Certain albums just radiate a lot more groove than others, and with its hoodoo rhythms, souped-up dub textures and “When the Levee Breaks”-style drum surges, The Process is, at times, that rare brand of jazz that can double as club music.
Red Hot Chili Peppers drummer Chad Smith provides a lot of the direction here, his thudding tom-toms popping with electric urgency while retaining a deep-bottomed texture, like something crackling through the lower regions of a swamp. “Drop Away” reveals the plan for the build, as it were: Overlay some guest vocals-courtesy of Tunde Adebimpe, in this case-atop that percussive foundation and have Jon Batiste’s smoky organ tones let in some electric-Miles funk while Bill Laswell’s bass churns in four- and five-note patterns beneath it all.
There’s R&B here, too, and something like “Timeline” comes off as a late-night, post-gig Slim Harpo vamp, but with more throb.
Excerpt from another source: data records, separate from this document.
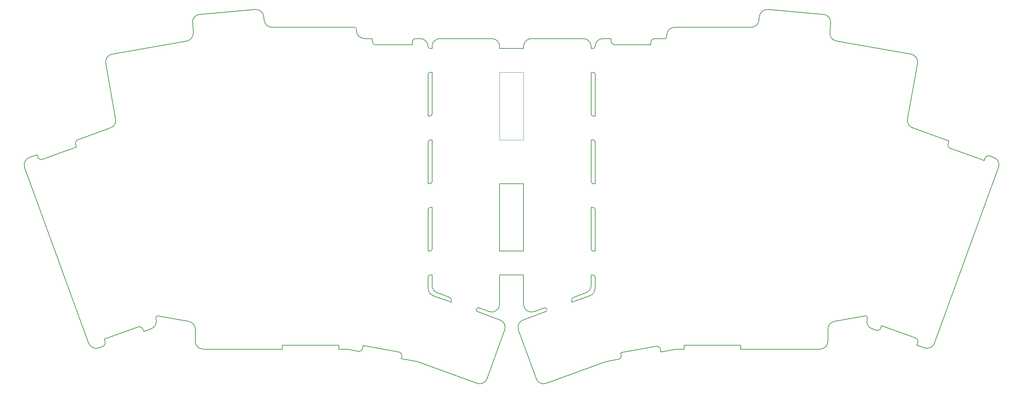
<source format=gbr>
%TF.GenerationSoftware,KiCad,Pcbnew,(6.0.5)*%
%TF.CreationDate,2022-05-11T11:26:58+00:00*%
%TF.ProjectId,ursus-arctos,75727375-732d-4617-9263-746f732e6b69,v1.0.0*%
%TF.SameCoordinates,Original*%
%TF.FileFunction,Profile,NP*%
%FSLAX46Y46*%
G04 Gerber Fmt 4.6, Leading zero omitted, Abs format (unit mm)*
G04 Created by KiCad (PCBNEW (6.0.5)) date 2022-05-11 11:26:58*
%MOMM*%
%LPD*%
G01*
G04 APERTURE LIST*
%TA.AperFunction,Profile*%
%ADD10C,0.150000*%
%TD*%
%TA.AperFunction,Profile*%
%ADD11C,0.050000*%
%TD*%
G04 APERTURE END LIST*
D10*
X-11900000Y-9666666D02*
X8000000Y-9666666D01*
X12139426Y67890787D02*
X30893641Y64583913D01*
X31981219Y-6804933D02*
X23523985Y-3726752D01*
X-158345712Y-1318221D02*
G75*
G03*
X-158902404Y-1981749I-86788J-492479D01*
G01*
X-93109035Y-12852177D02*
G75*
G03*
X-93445780Y-12761949I-683765J-1878423D01*
G01*
X-49000000Y66000000D02*
G75*
G03*
X-48500000Y66500000I100J499900D01*
G01*
X34253066Y-9334498D02*
G75*
G03*
X36816490Y-8139157I684034J1879398D01*
G01*
X-103500000Y66900000D02*
X-94500000Y66900000D01*
X-162181932Y-4666432D02*
G75*
G03*
X-163463679Y-4068772I-939668J-341968D01*
G01*
X-110827681Y-9697051D02*
X-108045577Y-10187611D01*
X-54359960Y2156381D02*
X-49815960Y3810261D01*
X-42065146Y-10522048D02*
X-41960957Y-11112933D01*
X-90000000Y49000000D02*
G75*
G03*
X-89500000Y49500000I100J499900D01*
G01*
X-161976753Y-5230260D02*
X-162181965Y-4666444D01*
X-42772127Y-12271325D02*
G75*
G03*
X-41960957Y-11112932I-173673J984825D01*
G01*
X-149000023Y-4644440D02*
G75*
G03*
X-150652704Y-2674824I-2000077J-60D01*
G01*
X-49500000Y32500000D02*
G75*
G03*
X-49000000Y32000000I500000J0D01*
G01*
X-90500000Y49000000D02*
X-90500000Y59500000D01*
X-129706528Y71333334D02*
X-109000000Y71333334D01*
X-26100000Y-8666666D02*
X-26100000Y-9666666D01*
X-66575964Y-2289881D02*
X-60937511Y-237652D01*
X49269474Y37770354D02*
X49474687Y38334170D01*
X-108045585Y-10187656D02*
G75*
G03*
X-106887121Y-9376451I173685J984756D01*
G01*
X11652700Y-2674802D02*
G75*
G03*
X10000001Y-4644440I347400J-1969698D01*
G01*
X-178480085Y43036077D02*
G75*
G03*
X-179077761Y41754371I341985J-939677D01*
G01*
X31326509Y46003744D02*
X40419780Y42694064D01*
X-48500000Y8500000D02*
G75*
G03*
X-49000000Y9000000I-500000J0D01*
G01*
X-49500000Y49500000D02*
X-49500000Y60000000D01*
X21097368Y-4546220D02*
X22037061Y-4888240D01*
X-163463678Y-4068772D02*
X-171920912Y-7146953D01*
X-188611511Y38710041D02*
G75*
G03*
X-187329782Y38112374I939711J342059D01*
G01*
X-112900000Y-9666666D02*
X-111174977Y-9666666D01*
X-5061448Y75810742D02*
G75*
G03*
X-7228150Y73992662I-174352J-1992342D01*
G01*
X-66500095Y1658241D02*
G75*
G03*
X-63815960Y-221144I1999995J-41D01*
G01*
X-72500000Y1658241D02*
X-72500000Y9000000D01*
X23523985Y-3726752D02*
X23318773Y-4290567D01*
X-75674953Y-17069311D02*
X-71228691Y-4853307D01*
X-178480088Y43036084D02*
X-170326509Y46003744D01*
X-93109036Y-12852179D02*
X-78238378Y-18264656D01*
X-11900000Y-8666666D02*
X-26100000Y-8666666D01*
X-160097367Y-4546223D02*
G75*
G03*
X-158902022Y-1982794I-684033J1879383D01*
G01*
X-90500000Y66500000D02*
G75*
G03*
X-90000000Y66000000I500000J0D01*
G01*
X-46500000Y68500000D02*
G75*
G03*
X-48500000Y66500000I100J-2000100D01*
G01*
X-90000000Y49000000D02*
X-90500000Y49000000D01*
X-46500000Y68500000D02*
X-44500000Y68500000D01*
X8885278Y74590559D02*
X-5061448Y75810740D01*
X-90500000Y5689646D02*
X-90500000Y8500000D01*
X22037059Y-4888247D02*
G75*
G03*
X23318774Y-4290567I342041J939647D01*
G01*
X-108499966Y70833334D02*
G75*
G03*
X-109000000Y71333334I-500134J-134D01*
G01*
X32578861Y-8086635D02*
G75*
G03*
X31981219Y-6804934I-939661J342035D01*
G01*
X-89500000Y43000000D02*
X-89500000Y32500000D01*
X-49500000Y32500000D02*
X-49500000Y43000000D01*
X-49815945Y3810220D02*
G75*
G03*
X-48500000Y5689646I-684055J1879380D01*
G01*
X-33500000Y68500000D02*
G75*
G03*
X-34500000Y67500000I100J-1000100D01*
G01*
X-108500000Y70500000D02*
G75*
G03*
X-106500000Y68500000I2000000J0D01*
G01*
X-49500000Y49500000D02*
G75*
G03*
X-49000000Y49000000I500000J0D01*
G01*
X-131698958Y73159018D02*
G75*
G03*
X-129706527Y71333334I1992358J174282D01*
G01*
X-149703356Y72423858D02*
X-149494333Y70034714D01*
X-48500000Y15000000D02*
X-49000000Y15000000D01*
X-44500000Y68500000D02*
X-44500000Y67900000D01*
X10000000Y-4644440D02*
X10000000Y-7666666D01*
X-43500000Y66900000D02*
X-34500000Y66900000D01*
X-84640020Y2156374D02*
G75*
G03*
X-85237713Y3438094I-939680J342026D01*
G01*
X-190696094Y38589827D02*
G75*
G03*
X-191891437Y36026397I684044J-1879387D01*
G01*
X-89500015Y6389854D02*
G75*
G03*
X-88184040Y4510469I1999915J-54D01*
G01*
X-63325012Y-17069298D02*
G75*
G03*
X-60761622Y-18264656I1879412J684098D01*
G01*
X30040933Y48230426D02*
X32515960Y62267001D01*
X-104500000Y68500000D02*
X-104500000Y67900000D01*
X-78238391Y-18264691D02*
G75*
G03*
X-75674953Y-17069311I683991J1879491D01*
G01*
X-72500000Y9000000D02*
X-66500000Y9000000D01*
X-93500000Y68500000D02*
G75*
G03*
X-94500000Y67500000I100J-1000100D01*
G01*
X-190696092Y38589822D02*
X-188816707Y39273862D01*
X-171515960Y62267001D02*
X-169040933Y48230426D01*
X-169893634Y64583872D02*
G75*
G03*
X-171515960Y62267002I347234J-1969572D01*
G01*
X32373679Y-8650461D02*
X32578891Y-8086646D01*
X-49500000Y9000000D02*
X-49000000Y9000000D01*
X-97212691Y-12097741D02*
X-97108503Y-11506856D01*
X-67771309Y-4853307D02*
X-63325047Y-17069311D01*
X-131771762Y73992670D02*
G75*
G03*
X-133938552Y75810739I-1992438J-174370D01*
G01*
X-61279828Y701932D02*
X-63815960Y-221144D01*
X-48500000Y59500000D02*
G75*
G03*
X-49000000Y60000000I-500000J0D01*
G01*
X-171920912Y-7146953D02*
X-171715700Y-7710769D01*
X-50815943Y4510421D02*
G75*
G03*
X-49500000Y6389854I-684057J1879379D01*
G01*
X-90000000Y26000000D02*
X-89500000Y26000000D01*
X-34500000Y66900000D02*
X-34500000Y67500000D01*
X-27825023Y-9666666D02*
X-26100000Y-9666666D01*
X-110827681Y-9697051D02*
G75*
G03*
X-111174977Y-9666667I-347219J-1968749D01*
G01*
X-161976753Y-5230260D02*
X-160097368Y-4546220D01*
X-72500000Y66000000D02*
X-72500000Y66500000D01*
X-48500000Y25500000D02*
G75*
G03*
X-49000000Y26000000I-500000J0D01*
G01*
X-49500000Y66500000D02*
G75*
G03*
X-51500000Y68500000I-2000000J0D01*
G01*
X-90500000Y15000000D02*
X-90500000Y25500000D01*
X-90000000Y32000000D02*
X-90500000Y32000000D01*
X-51500000Y68500000D02*
X-64500000Y68500000D01*
X-49000000Y66000000D02*
X-49500000Y66000000D01*
X-44500000Y67900000D02*
G75*
G03*
X-43500000Y66900000I1000000J0D01*
G01*
X-60761622Y-18264656D02*
X-45890964Y-12852179D01*
X-90000000Y15000000D02*
X-90500000Y15000000D01*
X-85237713Y3438093D02*
X-88184040Y4510469D01*
X-48500000Y15000000D02*
X-48500000Y25500000D01*
X-147000000Y-9666666D02*
X-127100000Y-9666666D01*
X32516002Y62266994D02*
G75*
G03*
X30893642Y64583913I-1969602J347306D01*
G01*
X-178872548Y41190555D02*
X-179077760Y41754371D01*
X50756399Y38931842D02*
X51696092Y38589822D01*
X-97108504Y-11506856D02*
G75*
G03*
X-97919662Y-10348401I-984796J173656D01*
G01*
X-90000000Y26000000D02*
G75*
G03*
X-90500000Y25500000I100J-500100D01*
G01*
X36816490Y-8139157D02*
X52891437Y36026397D01*
X-90000000Y60000000D02*
X-89500000Y60000000D01*
X-66500000Y9000000D02*
X-66500000Y1658241D01*
X-151139429Y67890801D02*
G75*
G03*
X-149494332Y70034714I-347271J1969599D01*
G01*
X-94500000Y66900000D02*
X-94500000Y67500000D01*
X-89500000Y26000000D02*
X-89500000Y15500000D01*
X-31939231Y-10361259D02*
X-32043420Y-9770374D01*
X-66500000Y66000000D02*
X-72500000Y66000000D01*
X-89500000Y60000000D02*
X-89500000Y49500000D01*
X-90000000Y15000000D02*
G75*
G03*
X-89500000Y15500000I100J499900D01*
G01*
X32373679Y-8650461D02*
X34253065Y-9334502D01*
X-53762256Y3438009D02*
G75*
G03*
X-54359959Y2156381I342056J-939709D01*
G01*
X-50815960Y4510469D02*
X-53762287Y3438093D01*
X-191891437Y36026397D02*
X-175816490Y-8139157D01*
X-27825023Y-9666664D02*
G75*
G03*
X-28172319Y-9697050I23J-2000136D01*
G01*
X10494318Y70034715D02*
G75*
G03*
X12139426Y67890788I1992382J-174315D01*
G01*
X-48500000Y5689646D02*
X-48500000Y8500000D01*
X-71228665Y-4853317D02*
G75*
G03*
X-72424036Y-2289882I-1879435J684017D01*
G01*
X-175816494Y-8139158D02*
G75*
G03*
X-173253065Y-9334502I1879394J684058D01*
G01*
X-131698917Y73159022D02*
X-131771851Y73992662D01*
X-89500000Y9000000D02*
X-89500000Y6389854D01*
X-31939231Y-10361259D02*
X-28172319Y-9697051D01*
X-28500000Y71333334D02*
X-9293472Y71333334D01*
X-49500000Y26000000D02*
X-49000000Y26000000D01*
X-49500000Y43000000D02*
X-49000000Y43000000D01*
X-112900000Y-9666666D02*
X-112900000Y-8666666D01*
X40419780Y42694064D02*
X40214568Y42130248D01*
X19902034Y-1982798D02*
G75*
G03*
X21097368Y-4546219I1879466J-684002D01*
G01*
X52891452Y36026391D02*
G75*
G03*
X51696092Y38589822I-1879452J684009D01*
G01*
D11*
X-72500000Y43000000D02*
X-66500000Y43000000D01*
X-66500000Y43000000D02*
X-66500000Y60000000D01*
X-66500000Y60000000D02*
X-72500000Y60000000D01*
X-72500000Y60000000D02*
X-72500000Y43000000D01*
D10*
X-93500000Y68500000D02*
X-92500000Y68500000D01*
X-173253065Y-9334502D02*
X-172313372Y-8992482D01*
X-127100000Y-8666666D02*
X-127100000Y-9666666D01*
X8000000Y-9666700D02*
G75*
G03*
X10000000Y-7666666I0J2000000D01*
G01*
X-97919662Y-10348400D02*
X-106782932Y-8785567D01*
X40214568Y42130248D02*
G75*
G03*
X40812241Y40848535I939632J-342048D01*
G01*
X-148999966Y-7666666D02*
G75*
G03*
X-147000000Y-9666666I1999866J-134D01*
G01*
X-75184053Y-221181D02*
G75*
G03*
X-72500000Y1658241I684053J1879381D01*
G01*
X-112900000Y-8666666D02*
X-127100000Y-8666666D01*
X-48500000Y49000000D02*
X-49000000Y49000000D01*
X-97212691Y-12097741D02*
X-93445779Y-12761949D01*
X30040933Y48230426D02*
G75*
G03*
X31326508Y46003743I1969567J-347326D01*
G01*
X-90000000Y43000000D02*
G75*
G03*
X-90500000Y42500000I100J-500100D01*
G01*
X-90000000Y60000000D02*
G75*
G03*
X-90500000Y59500000I100J-500100D01*
G01*
X19902398Y-1981748D02*
G75*
G03*
X19345733Y-1318336I-469798J171048D01*
G01*
X-60937510Y-237655D02*
G75*
G03*
X-61279234Y702148I-170990J469855D01*
G01*
X-90500000Y66500000D02*
G75*
G03*
X-92500000Y68500000I-2000000J0D01*
G01*
X-149000000Y-7666666D02*
X-149000000Y-4644440D01*
X-28500000Y71333300D02*
G75*
G03*
X-30500000Y69333334I0J-2000000D01*
G01*
X10703355Y72423858D02*
G75*
G03*
X8885278Y74590560I-1992355J174342D01*
G01*
X-87500000Y68500000D02*
G75*
G03*
X-89500000Y66500000I100J-2000100D01*
G01*
X-49500000Y66000000D02*
X-49500000Y66500000D01*
X-133938552Y75810740D02*
X-147885278Y74590559D01*
X-49500000Y60000000D02*
X-49000000Y60000000D01*
X-187329782Y38112374D02*
X-178872548Y41190555D01*
X-106782932Y-8785567D02*
X-106887121Y-9376451D01*
X-9293472Y71333367D02*
G75*
G03*
X-7301083Y73159023I-28J2000033D01*
G01*
X10494333Y70034714D02*
X10703356Y72423858D01*
X-170326506Y46003739D02*
G75*
G03*
X-169040934Y48230426I-684054J1879391D01*
G01*
X-104500000Y67900000D02*
G75*
G03*
X-103500000Y66900000I1000000J0D01*
G01*
X-147885278Y74590561D02*
G75*
G03*
X-149703355Y72423858I174338J-1992411D01*
G01*
X50756398Y38931839D02*
G75*
G03*
X49474687Y38334170I-341998J-939739D01*
G01*
X-33500000Y68500000D02*
X-31000000Y68500000D01*
X-150652704Y-2674825D02*
X-158345732Y-1318336D01*
X-45554221Y-12761949D02*
G75*
G03*
X-45890965Y-12852179I347521J-1970451D01*
G01*
X-90000000Y43000000D02*
X-89500000Y43000000D01*
X-7228149Y73992662D02*
X-7301083Y73159022D01*
X-188816707Y39273862D02*
X-188611495Y38710047D01*
X-90500022Y5689646D02*
G75*
G03*
X-89184040Y3810261I1999922J-46D01*
G01*
X-172313365Y-8992500D02*
G75*
G03*
X-171715699Y-7710769I-342035J939700D01*
G01*
X-49500000Y15500000D02*
G75*
G03*
X-49000000Y15000000I500000J0D01*
G01*
X-72500000Y32000000D02*
X-66500000Y32000000D01*
X-66500000Y32000000D02*
X-66500000Y15000000D01*
X-66500000Y15000000D02*
X-72500000Y15000000D01*
X-72500000Y15000000D02*
X-72500000Y32000000D01*
X-108500000Y70500000D02*
X-108500000Y70833334D01*
X40812241Y40848535D02*
X49269474Y37770354D01*
X-89500000Y66000000D02*
X-90000000Y66000000D01*
X-33201876Y-8959215D02*
X-42065146Y-10522048D01*
X-90500000Y32000000D02*
X-90500000Y42500000D01*
X-64500000Y68500000D02*
G75*
G03*
X-66500000Y66500000I100J-2000100D01*
G01*
X-48500000Y32000000D02*
X-48500000Y42500000D01*
X-32043406Y-9770372D02*
G75*
G03*
X-33201877Y-8959215I-984794J-173628D01*
G01*
X-11900000Y-9666666D02*
X-11900000Y-8666666D01*
X-78062192Y-237760D02*
X-72424036Y-2289881D01*
X-90000000Y9000000D02*
G75*
G03*
X-90500000Y8500000I100J-500100D01*
G01*
X-49500000Y15500000D02*
X-49500000Y26000000D01*
X-75184040Y-221144D02*
X-77720469Y702040D01*
X-45554221Y-12761949D02*
X-42772116Y-12271389D01*
X-89184040Y3810261D02*
X-84640040Y2156381D01*
X-74500000Y68500000D02*
X-87500000Y68500000D01*
X-48500000Y32000000D02*
X-49000000Y32000000D01*
X-66500000Y66500000D02*
X-66500000Y66000000D01*
X-48500000Y49000000D02*
X-48500000Y59500000D01*
X-49500000Y6389854D02*
X-49500000Y9000000D01*
X-77720446Y702102D02*
G75*
G03*
X-78062786Y-237544I-170954J-469902D01*
G01*
X-89500000Y66500000D02*
X-89500000Y66000000D01*
X-90000000Y9000000D02*
X-89500000Y9000000D01*
X-106500000Y68500000D02*
X-104500000Y68500000D01*
X-66575978Y-2289843D02*
G75*
G03*
X-67771310Y-4853307I683978J-1879357D01*
G01*
X-30500000Y69333334D02*
X-30500000Y69000000D01*
X-31000000Y68500000D02*
G75*
G03*
X-30500000Y69000000I100J499900D01*
G01*
X19345732Y-1318336D02*
X11652704Y-2674825D01*
X-48500000Y42500000D02*
G75*
G03*
X-49000000Y43000000I-500000J0D01*
G01*
X-169893641Y64583913D02*
X-151139426Y67890787D01*
X-90000000Y32000000D02*
G75*
G03*
X-89500000Y32500000I100J499900D01*
G01*
X-72500000Y66500000D02*
G75*
G03*
X-74500000Y68500000I-2000000J0D01*
G01*
M02*

</source>
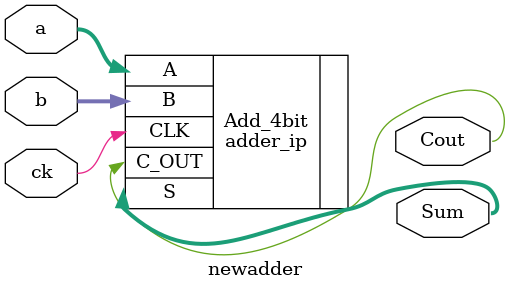
<source format=v>
`timescale 1ns / 1ps


module newadder(
    input [3:0] a,b,
    input ck,
    output [3:0] Sum,
    output Cout
    );
    adder_ip Add_4bit (
  .A(a),          // input wire [3 : 0] A
  .B(b),          // input wire [3 : 0] B
  .CLK(ck),      // input wire CLK
  .C_OUT(Cout),  // output wire C_OUT
  .S(Sum)          // output wire [3 : 0] S
   );
endmodule

</source>
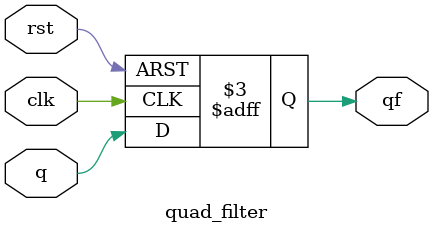
<source format=v>
`timescale 1ns / 1ps

module quad_filter(clk, rst, q, qf);
    input clk;
    input rst;
    input q;
    output qf;

    reg qf;
    //reg [1:0] hist;


    always @(posedge clk or negedge rst) begin
	if (!rst) begin
	    qf <= 0;
	    //hist <= 2'b00;
	end
	else begin
	    /*
	    // Output filter logic.
	    if (hist[1] && hist[0])
		qf <= 1;
	    else if (!hist[1] && !hist[0])
		qf <= 0;
	    else
		qf <= qf;
	    // Input buffer.
	    hist <= { hist[0], q };
	    */
	    qf <= q;
	end
    end

endmodule

</source>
Some of the songs-“Haunted”-are too freighted with that loose jam-band attitude, but even there we’re talking some arresting aural wallpaper, with wah-wah blasts and Ginger Baker polyrhythms and an abiding sense of some guys just getting flat-out locked-in together. “Black Arc” could double as part of an updated soundtrack to those 1970s Christopher Lee vampire pictures, with some garage-band organ spliced in for the requisite kitsch. A grower, and a very handy set for those moments when you want to work on the club moves you’re never going to bust out.